• _PROBLEM REQUIREMENTS_: Without changing a word, repeat the data, and include no pictures.

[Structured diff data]
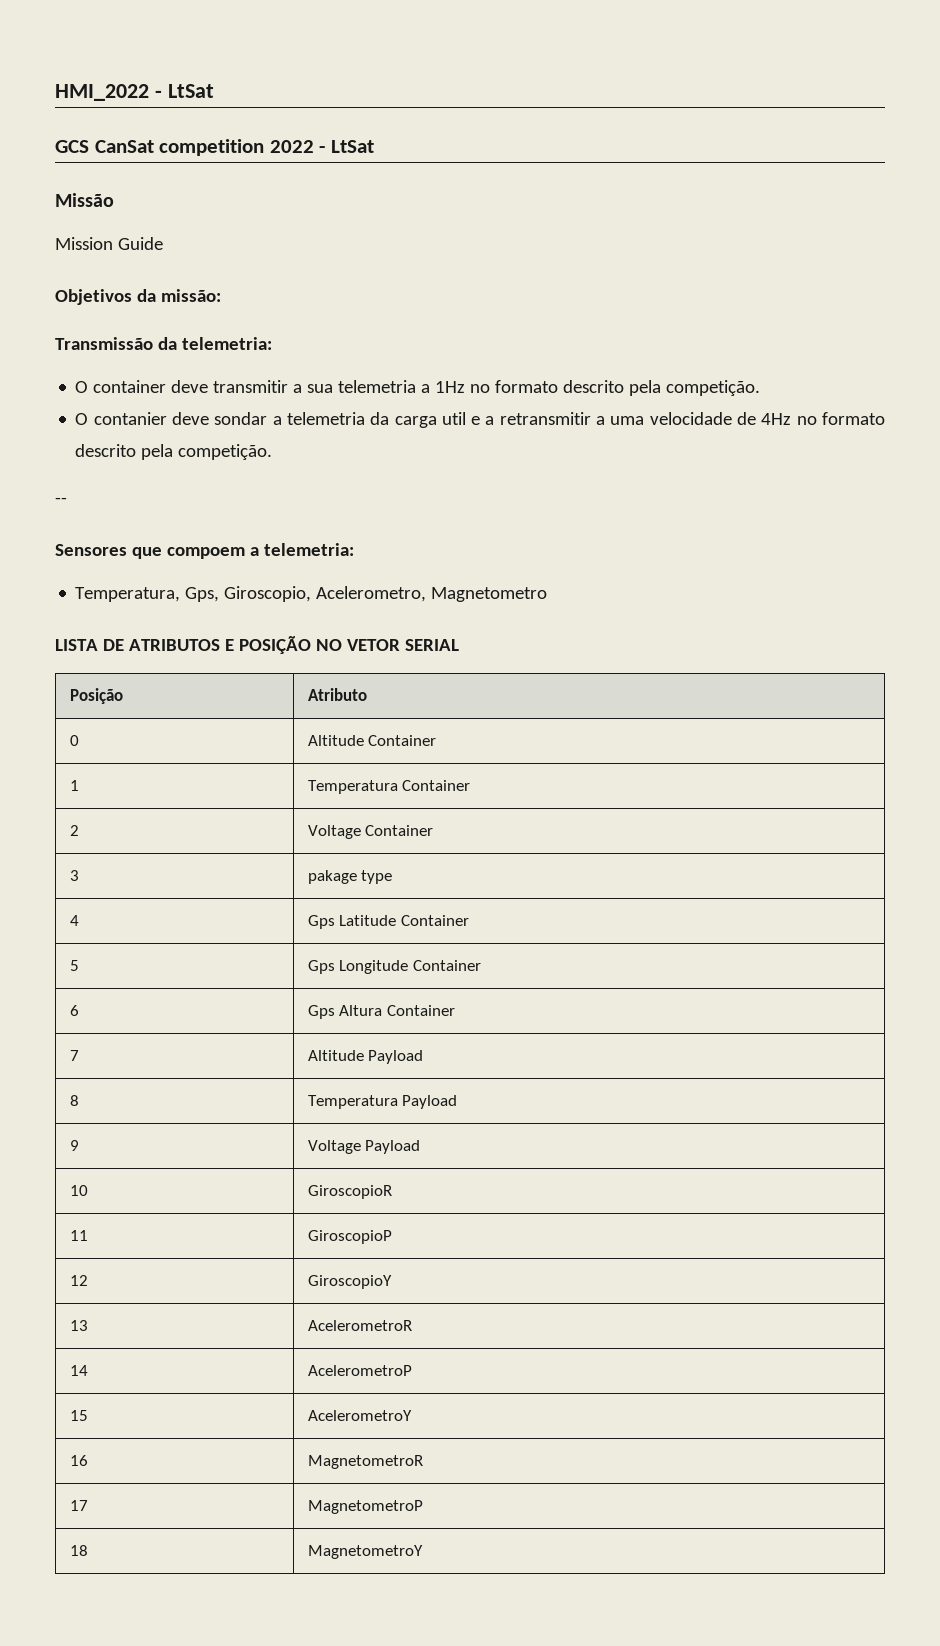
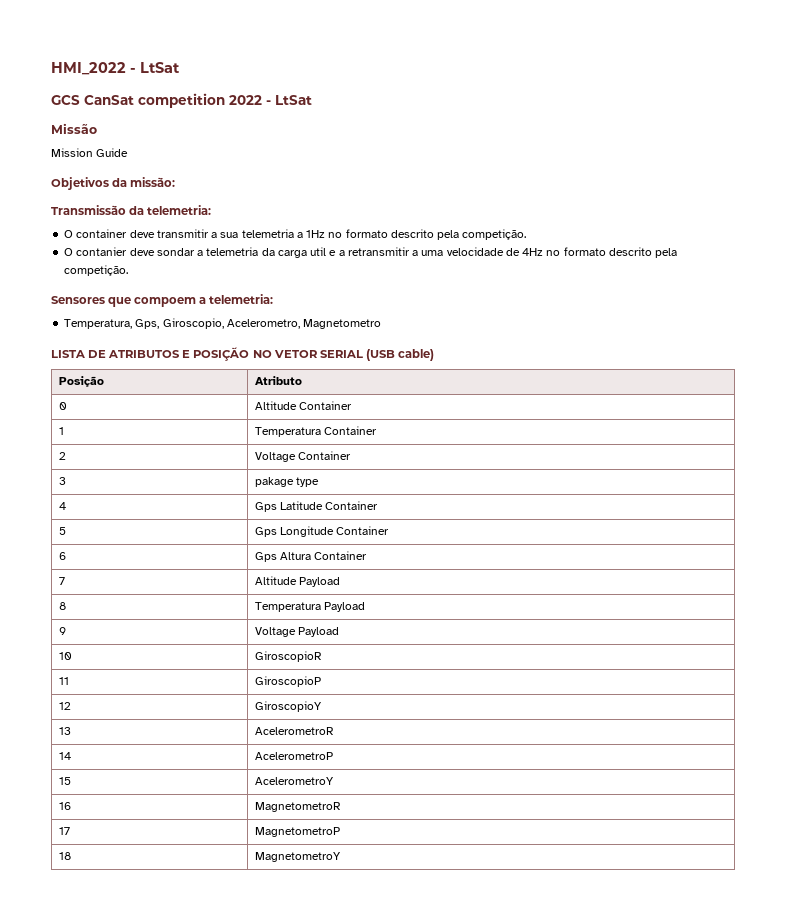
[55,497,67,504] // -- -> (129, 270) none
(459, 645) none -> [365,349,434,361] (USB cable)

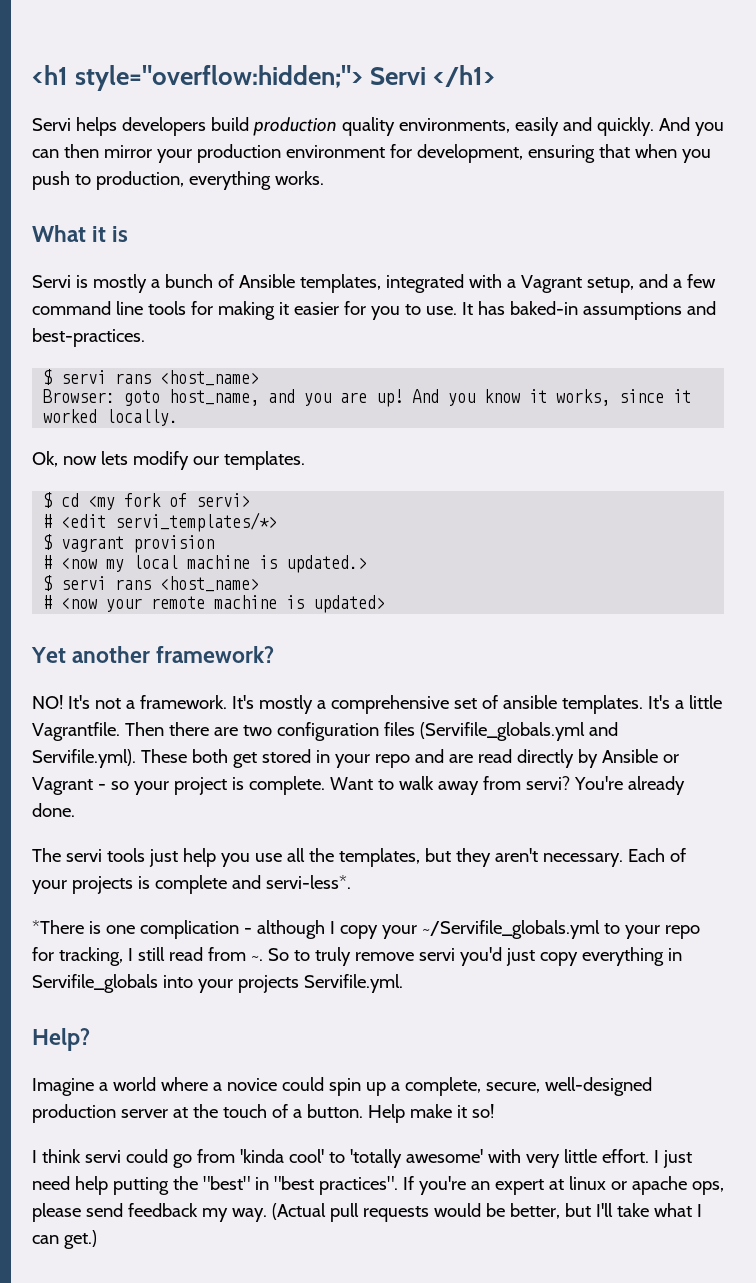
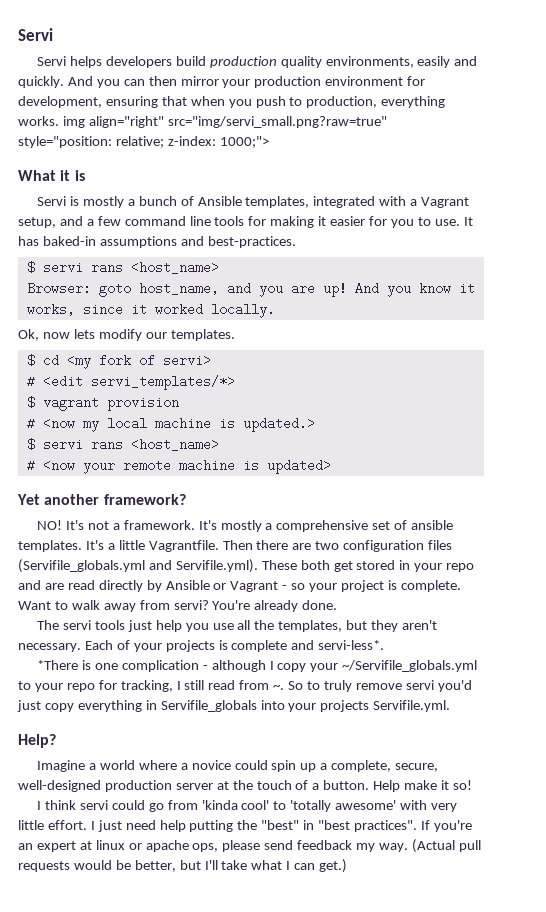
[32,65,496,91] <h1 style="overflow:hidden;"> Servi </h1> -> [18,28,53,41] Servi
(324, 178) none -> [62,116,387,128] [18,136,269,148] img align="right" src="img/servi_small.png?raw=true" style="position: relative; z-index: 1000;">

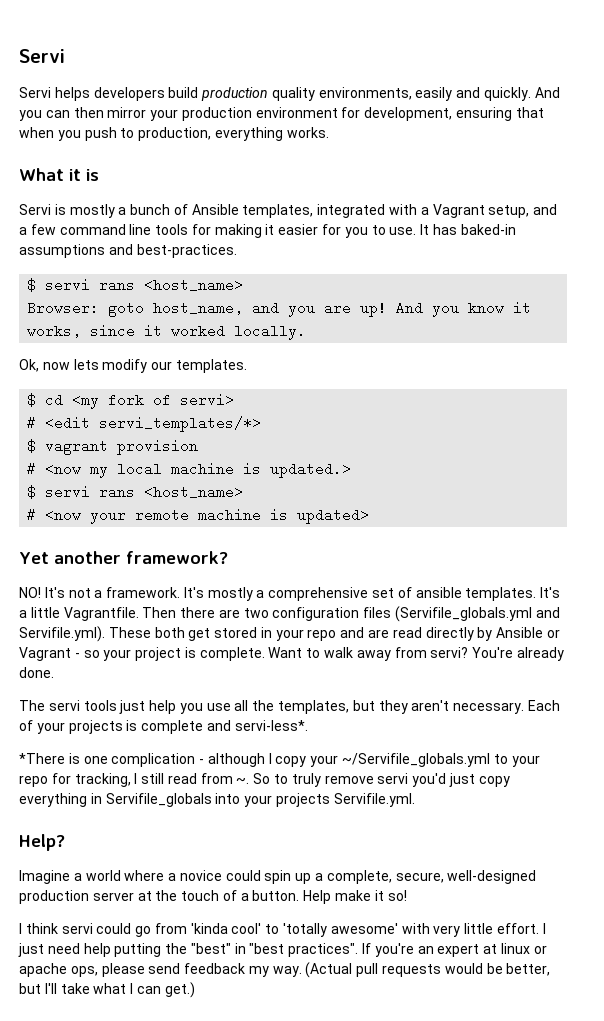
[62,116,387,128] [18,136,269,148] img align="right" src="img/servi_small.png?raw=true" style="position: relative; z-index: 1000;"> -> (329, 132) none

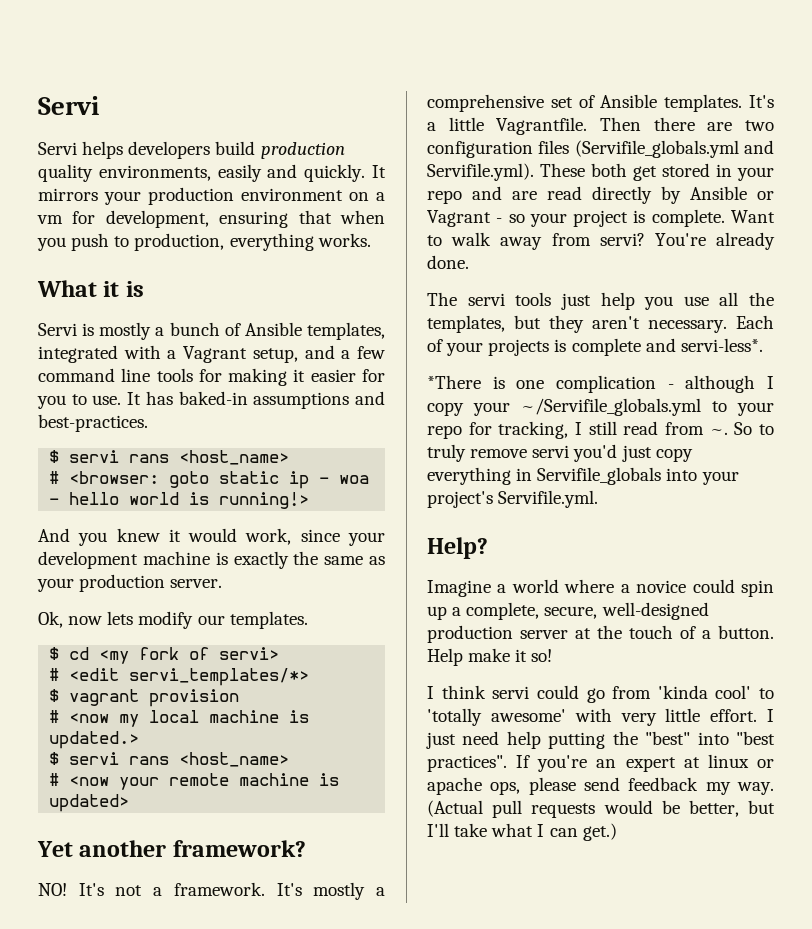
[534,87,560,98] [19,107,338,121] And you can then mirror your production environment -> [372,165,387,178] [38,187,385,205] [37,215,63,224] It mirrors your production environment on a vm
[27,301,532,317] [27,324,307,340] Browser: goto host_name, and you are up! And you know it works, since it worked locally. -> [49,471,370,489] [49,492,310,509] [38,528,385,546] [38,551,385,569] [37,574,223,592] # <browser: goto static ip - woa - hello world is running!> // And you knew it would work, since your development machine is exactly the same as your production server.
[415,587,462,598] ansible -> [600,94,658,108] Ansible
[275,793,330,807] projects -> [427,491,493,508] project's
[234,943,246,954] in -> [697,732,729,745] into

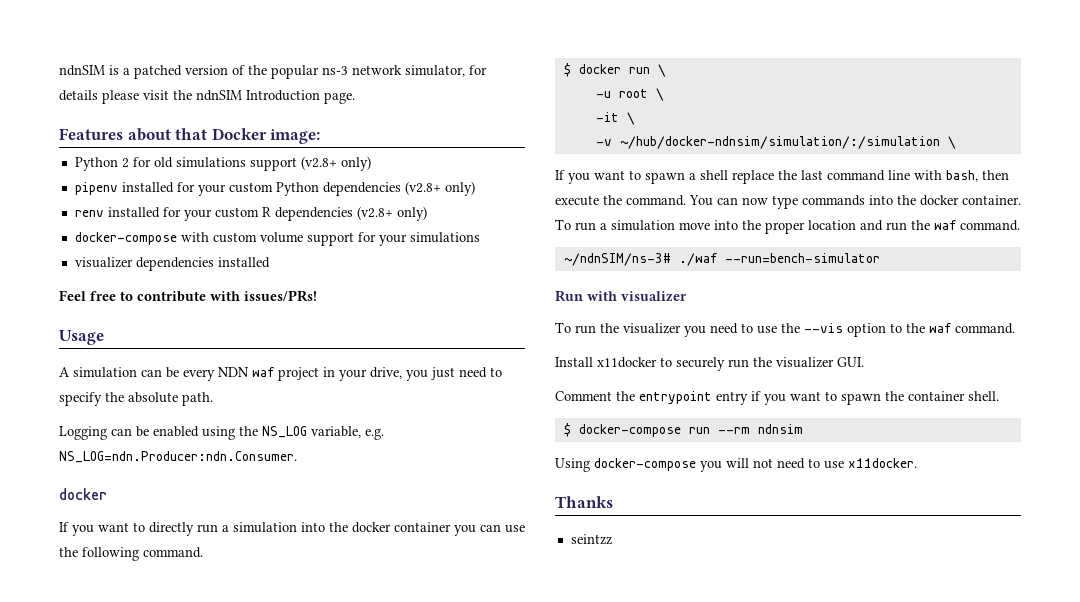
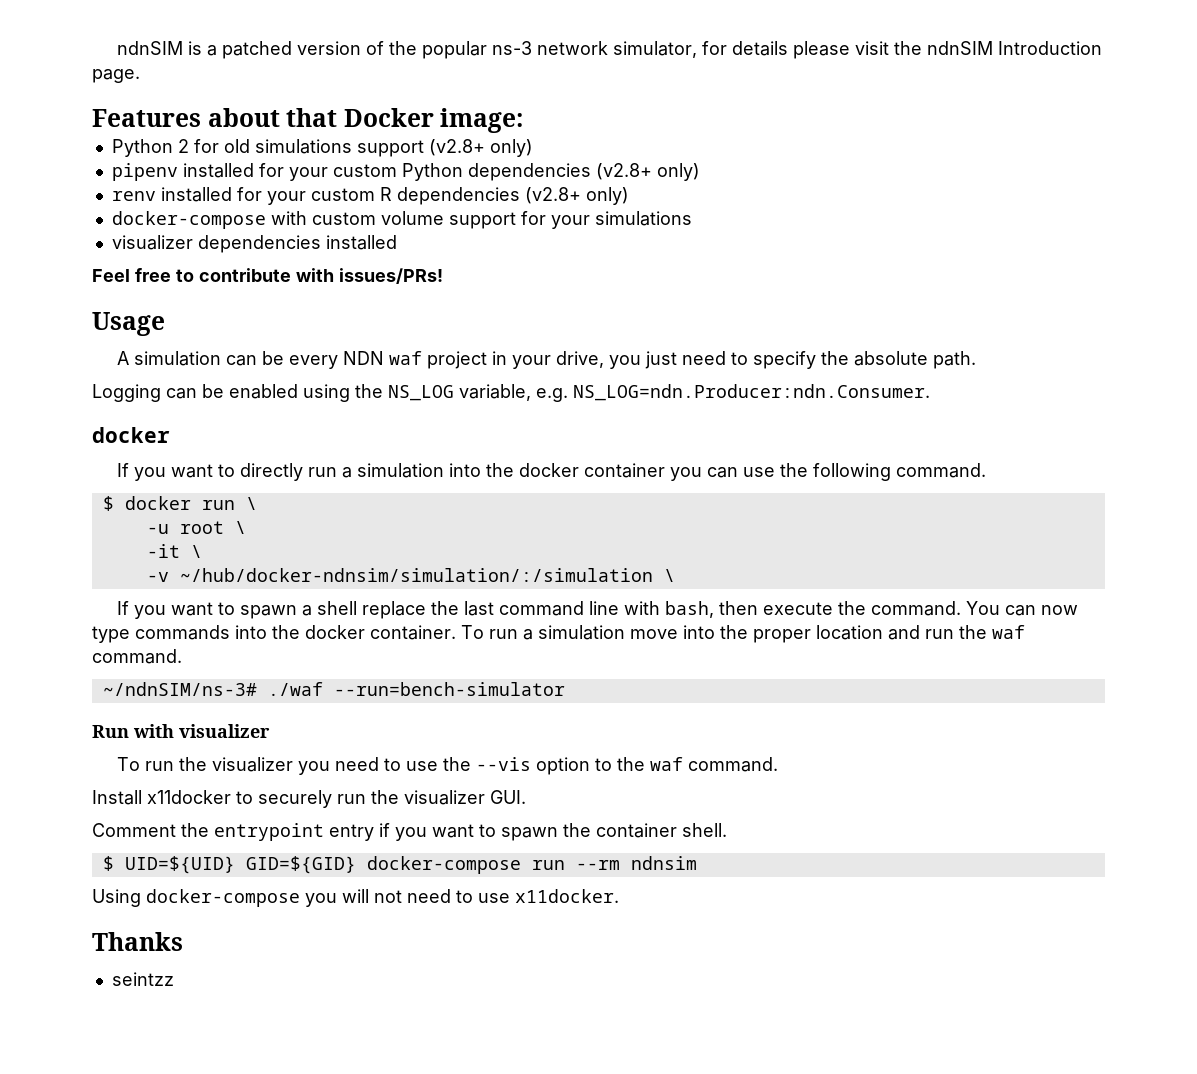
(571, 430) none -> [124,856,356,874] UID=${UID} GID=${GID}

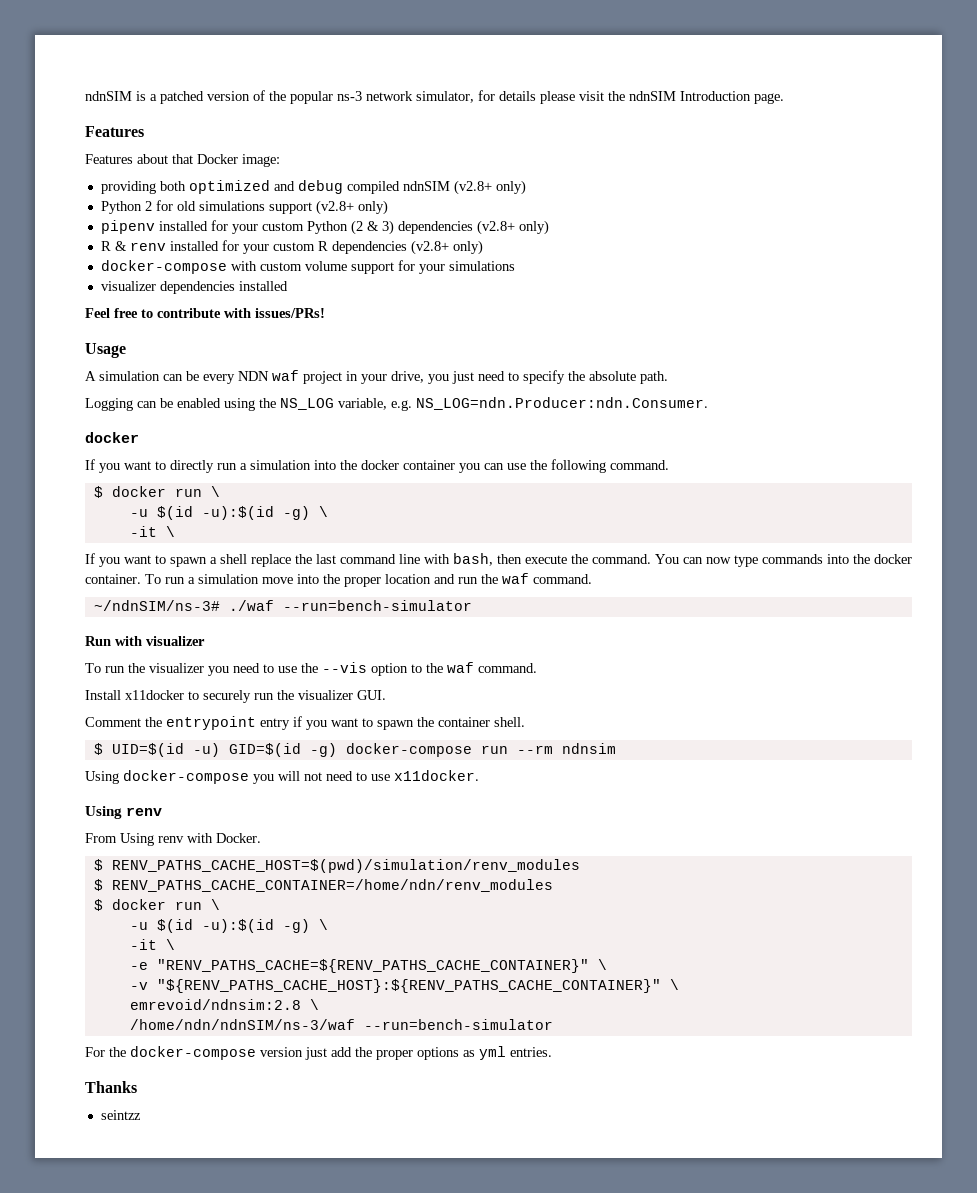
(201, 118) none -> [85,154,133,164] // Features
(524, 120) none -> [100,180,526,195] // providing both optimized and debug compiled ndnSIM (v2.8+ only)
[467,163,700,181] dependencies (v2.8+ only) // -> [350,220,549,235] [100,241,127,251] (2 & 3) dependencies (v2.8+ only) // R &
[179,521,246,534] [146,544,202,558] [146,568,675,582] root \ // -it \ // -v ~/hub/docker-ndnsim/simulation/:/simulation \ -> [156,506,328,520] [129,526,175,537] $(id -u):$(id -g) \ // -it \
[124,856,356,874] UID=${UID} GID=${GID} -> [111,743,337,757] UID=$(id -u) GID=$(id -g)
(619, 896) none -> [85,806,163,819] [85,833,261,846] [93,859,580,873] [93,879,553,892] [93,899,220,911] [129,919,328,933] [129,939,175,950] [129,959,607,973] [129,979,679,993] [129,999,319,1010] [129,1019,553,1030] [85,1046,552,1060] // Using renv // From Using renv with Docker. // $ RENV_PATHS_CACHE_HOST=$(pwd)/simulation/renv_modules // $ RENV_PATHS_CACHE_CONTAINER=/home/ndn/renv_modules // $ docker run \ // -u $(id -u):$(id -g) \ // -it \ // -e "RENV_PATHS_CACHE=${RENV_PATHS_CACHE_CONTAINER}" \ // -v "${RENV_PATHS_CACHE_HOST}:${RENV_PATHS_CACHE_CONTAINER}" \ // emrevoid/ndnsim:2.8 \ // /home/ndn/ndnSIM/ns-3/waf --run=bench-simulator // For the docker-compose version just add the proper options as yml entries.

• _FINISHED EXERCISE_:
[55,497,67,504] // -- -> (129, 270) none
(459, 645) none -> [365,349,434,361] (USB cable)

[32,65,496,91] <h1 style="overflow:hidden;"> Servi </h1> -> [18,28,53,41] Servi
(324, 178) none -> [62,116,387,128] [18,136,269,148] img align="right" src="img/servi_small.png?raw=true" style="position: relative; z-index: 1000;">

[62,116,387,128] [18,136,269,148] img align="right" src="img/servi_small.png?raw=true" style="position: relative; z-index: 1000;"> -> (329, 132) none

[534,87,560,98] [19,107,338,121] And you can then mirror your production environment -> [372,165,387,178] [38,187,385,205] [37,215,63,224] It mirrors your production environment on a vm
[27,301,532,317] [27,324,307,340] Browser: goto host_name, and you are up! And you know it works, since it worked locally. -> [49,471,370,489] [49,492,310,509] [38,528,385,546] [38,551,385,569] [37,574,223,592] # <browser: goto static ip - woa - hello world is running!> // And you knew it would work, since your development machine is exactly the same as your production server.
[415,587,462,598] ansible -> [600,94,658,108] Ansible
[275,793,330,807] projects -> [427,491,493,508] project's
[234,943,246,954] in -> [697,732,729,745] into

(571, 430) none -> [124,856,356,874] UID=${UID} GID=${GID}

(201, 118) none -> [85,154,133,164] // Features
(524, 120) none -> [100,180,526,195] // providing both optimized and debug compiled ndnSIM (v2.8+ only)
[467,163,700,181] dependencies (v2.8+ only) // -> [350,220,549,235] [100,241,127,251] (2 & 3) dependencies (v2.8+ only) // R &
[179,521,246,534] [146,544,202,558] [146,568,675,582] root \ // -it \ // -v ~/hub/docker-ndnsim/simulation/:/simulation \ -> [156,506,328,520] [129,526,175,537] $(id -u):$(id -g) \ // -it \
[124,856,356,874] UID=${UID} GID=${GID} -> [111,743,337,757] UID=$(id -u) GID=$(id -g)
(619, 896) none -> [85,806,163,819] [85,833,261,846] [93,859,580,873] [93,879,553,892] [93,899,220,911] [129,919,328,933] [129,939,175,950] [129,959,607,973] [129,979,679,993] [129,999,319,1010] [129,1019,553,1030] [85,1046,552,1060] // Using renv // From Using renv with Docker. // $ RENV_PATHS_CACHE_HOST=$(pwd)/simulation/renv_modules // $ RENV_PATHS_CACHE_CONTAINER=/home/ndn/renv_modules // $ docker run \ // -u $(id -u):$(id -g) \ // -it \ // -e "RENV_PATHS_CACHE=${RENV_PATHS_CACHE_CONTAINER}" \ // -v "${RENV_PATHS_CACHE_HOST}:${RENV_PATHS_CACHE_CONTAINER}" \ // emrevoid/ndnsim:2.8 \ // /home/ndn/ndnSIM/ns-3/waf --run=bench-simulator // For the docker-compose version just add the proper options as yml entries.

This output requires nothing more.